Where Does The Passer Have To Be?

The passer must be behind the line of scrimmage (That’s the line parallel to the yard-lines that passes through the ball at the start of the play). The ball can only be passed forward once on any play, even if the receiver is still behind the line of scrimmage. The forward pass does not apply to kickoffs, during which the ball cannot be passed forward.

Can The Ball Be Passed Backwards?

When the ball is thrown sideways or backwards (towards the throwing player’s own goal) it is called a lateral pass. There are actually no special rules governing laterals — whether caught or not, play continues. If the ball is caught, the receiving player can run with it; if not caught, it is¬†treated as a fumble and any player can recover the ball. There is no limit to the number of laterals on any given play, nor is there any restriction on where a lateral can be thrown from.

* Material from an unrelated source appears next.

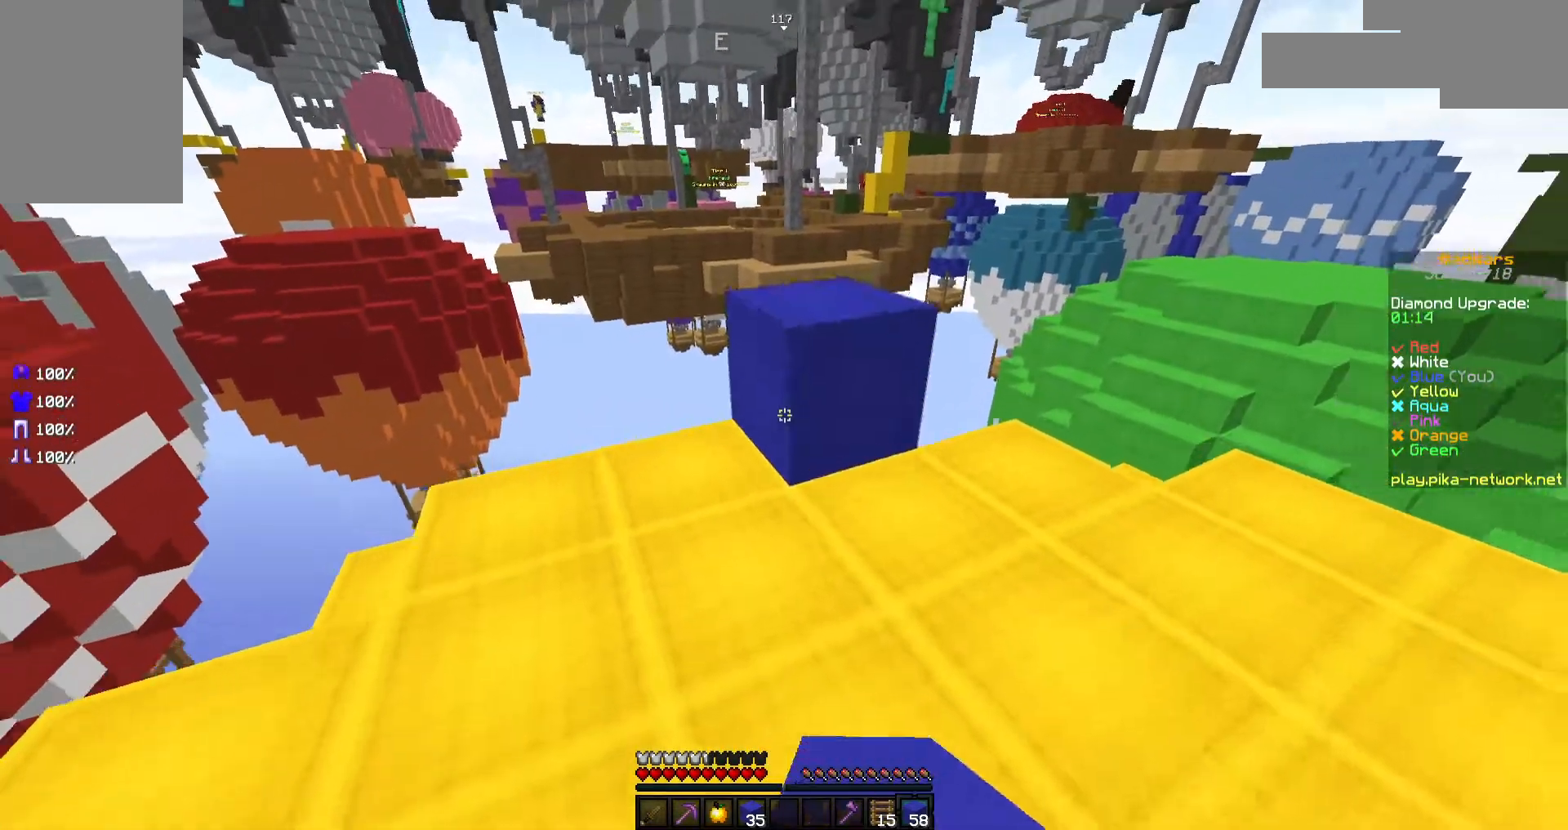
{"keys": ["d"], "mouse": [], "events": [[67, "space", "down"], [167, "space", "up"], [217, "d", "down"], [267, "w", "up"]]}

Special rules govern where and when a forward pass can be thrown in American football. Image by GavorfromHungary.
Special rules govern where and when a forward pass can be thrown in American football. Image by GavorfromHungary.

The Passer

Because the passer is in a vulnerable position when he is throwing the ball, he is accorded some special protection: Once he throws the ball, he cannot be hit. Officials are fairly strict in enforcing this rule, transgression of which is called roughing the passer and draws a 15 yard penalty.

There is no restriction on who can throw a forward pass, but normally there is one player (the quarterback) who specializes in doing so, and he throws 98% of a team’s passes.

Occasionally the quarterback will give – or lateral – the ball to another player who will appear to be going to run with the ball and that player will throw a forward pass. This is considered a trick play, though it is not very tricky.

Who Can Catch A Pass?

The offensive team is required to have seven men on the line of scrimmage (linemen) and four at least a yard behind the line of scrimmage (backs). Only backs or the players at the ends of the line can catch a pass.

Special Rules Govern Receivers And Defenders

A defender is allowed to block a receiver within five yards of the line of scrimmage. Beyond that, the defender cannot restrict the movement of the receiver. Transgression of this rule is called defensive holding if it occurs before the ball is thrown, and pass interference if it occurs after the ball is thrown. The penalty is: Five yards for the former; Ball placed at the spot of the foul for the latter. In either case, it is an automatic first down.

The defender has a right of freedom of movement just like the receiver, and occasionally a receiver will be called for offensive pass interference; the penalty is ten yards.

Normally the receiver is trying to get away from the defender so he can catch a pass, so offensive pass interference is relatively rare.

If defensive interference occurs in the end zone, the ball is placed at the one-yard line.

Normal Play Of The Game

In a high level college or professional football game, play is quite standardized. The quarterback either takes or is passed the ball from the center. The quarterback either gives it to a running back or passes to an end or back who then runs with the ball. The defensive players try to tackle the runner and/or prevent the potential receivers from catching the ball. In any case, the offensive team works to bring the ball closer to the defensive team’s goal, to score a touchdown.